Singapore Airlines (SIA) reported yesterday (May 16) that its profit for the 2018/19 fiscal year plunged by a whopping 47.5 per cent to S$683 million from last year’s S$1.3 billion. This is despite the fact that the group achieved its highest annual revenue to date.
SIA cited “transformative initiatives” as contributing factors to its annual revenue, explaining that its hefty profit drop was caused by an increase in fuel prices.
The rise in fuel prices also impacted SIA’s expenditure. Group expenditure grew by 7 per cent to S$15.3 billion, with higher net fuel costs contributing to a sizeable two-thirds of the increase. The group’s fuel expenditure went up by 17.6 per cent, or S$688 million as nett fuel prices rose by over 21.6 per cent per barrel last year.
SIA and other companies within the group, SilkAir and SIA Engineering, recorded an operating profit of S$991 million, S$15 million and S$57 million, respectively.
Another SIA group airline Scoot swung from profit to loss, recording an operating loss of S$15 million, compared to an operating profit of S$78 million last year.
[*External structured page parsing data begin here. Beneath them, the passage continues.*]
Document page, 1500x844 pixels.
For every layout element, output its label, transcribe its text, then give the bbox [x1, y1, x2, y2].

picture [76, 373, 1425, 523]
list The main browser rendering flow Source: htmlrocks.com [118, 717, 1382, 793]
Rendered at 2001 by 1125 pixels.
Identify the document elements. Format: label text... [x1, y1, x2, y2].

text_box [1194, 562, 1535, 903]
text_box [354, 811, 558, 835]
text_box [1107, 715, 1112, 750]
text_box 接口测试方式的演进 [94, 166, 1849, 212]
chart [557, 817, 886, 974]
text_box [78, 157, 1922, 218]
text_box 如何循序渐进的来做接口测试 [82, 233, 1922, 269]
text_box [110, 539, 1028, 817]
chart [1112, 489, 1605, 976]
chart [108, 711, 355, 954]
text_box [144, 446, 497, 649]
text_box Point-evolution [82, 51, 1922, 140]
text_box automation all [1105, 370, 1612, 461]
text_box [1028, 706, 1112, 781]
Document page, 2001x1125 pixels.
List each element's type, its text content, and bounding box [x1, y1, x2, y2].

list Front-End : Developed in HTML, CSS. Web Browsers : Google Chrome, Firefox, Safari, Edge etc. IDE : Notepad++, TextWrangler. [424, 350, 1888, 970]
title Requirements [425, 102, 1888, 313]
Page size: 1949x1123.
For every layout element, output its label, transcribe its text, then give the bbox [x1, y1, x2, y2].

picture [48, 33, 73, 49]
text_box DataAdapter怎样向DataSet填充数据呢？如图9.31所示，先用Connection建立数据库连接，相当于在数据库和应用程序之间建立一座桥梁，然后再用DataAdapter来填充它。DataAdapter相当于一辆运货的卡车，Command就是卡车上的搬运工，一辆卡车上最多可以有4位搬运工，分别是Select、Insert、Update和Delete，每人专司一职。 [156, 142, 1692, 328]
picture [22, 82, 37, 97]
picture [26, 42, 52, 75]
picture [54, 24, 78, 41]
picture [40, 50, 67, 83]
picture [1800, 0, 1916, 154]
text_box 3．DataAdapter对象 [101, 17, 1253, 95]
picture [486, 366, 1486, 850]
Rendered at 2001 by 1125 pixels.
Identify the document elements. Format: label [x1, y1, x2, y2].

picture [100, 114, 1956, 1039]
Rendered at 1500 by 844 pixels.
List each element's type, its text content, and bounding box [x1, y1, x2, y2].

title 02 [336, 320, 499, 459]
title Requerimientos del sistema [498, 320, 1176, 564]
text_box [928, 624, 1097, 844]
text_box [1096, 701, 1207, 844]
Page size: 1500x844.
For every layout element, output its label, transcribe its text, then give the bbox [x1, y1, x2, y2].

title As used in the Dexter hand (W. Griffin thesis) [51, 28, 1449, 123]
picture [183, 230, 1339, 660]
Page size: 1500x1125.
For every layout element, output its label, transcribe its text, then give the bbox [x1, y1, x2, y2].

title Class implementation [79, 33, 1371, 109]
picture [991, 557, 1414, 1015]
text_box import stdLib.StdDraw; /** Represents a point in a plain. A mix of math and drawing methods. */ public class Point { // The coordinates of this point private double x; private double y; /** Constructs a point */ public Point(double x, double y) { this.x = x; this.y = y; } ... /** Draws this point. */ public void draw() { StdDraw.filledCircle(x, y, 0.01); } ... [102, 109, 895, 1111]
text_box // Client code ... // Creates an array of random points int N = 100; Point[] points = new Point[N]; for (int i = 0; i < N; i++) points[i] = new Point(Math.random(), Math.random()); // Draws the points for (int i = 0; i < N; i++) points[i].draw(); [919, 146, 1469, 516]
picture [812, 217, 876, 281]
SIA attributed Scoot’s S$93 million decline to the cost of expansion outweighing revenue growth.
Identifying the slowdown in the rate of growth of Chinese travellers as a contributing factor to Scoot’s poor performance, SIA said that while Scoot showed growth in passenger traffic (14.6%) and growth of capacity (15.1%), this was not enough to counter the high costs of expansion and fuel.
Further, “unusual levels of operational disruptions, largely relating to 787 engine issues” also impacted Scoot’s performance.
The report on SIA Group’s financial performance, which can be seen here showed that SIA’s Board of Directors recommended a final dividend of 22 cents per share for the fiscal year of 2018/19.
The interim dividend of 8 cent per share paid on 1 December 2018 brings the total dividend for the 2018/19 fiscal year to 30 cents per share. Shareholders will be paid in August.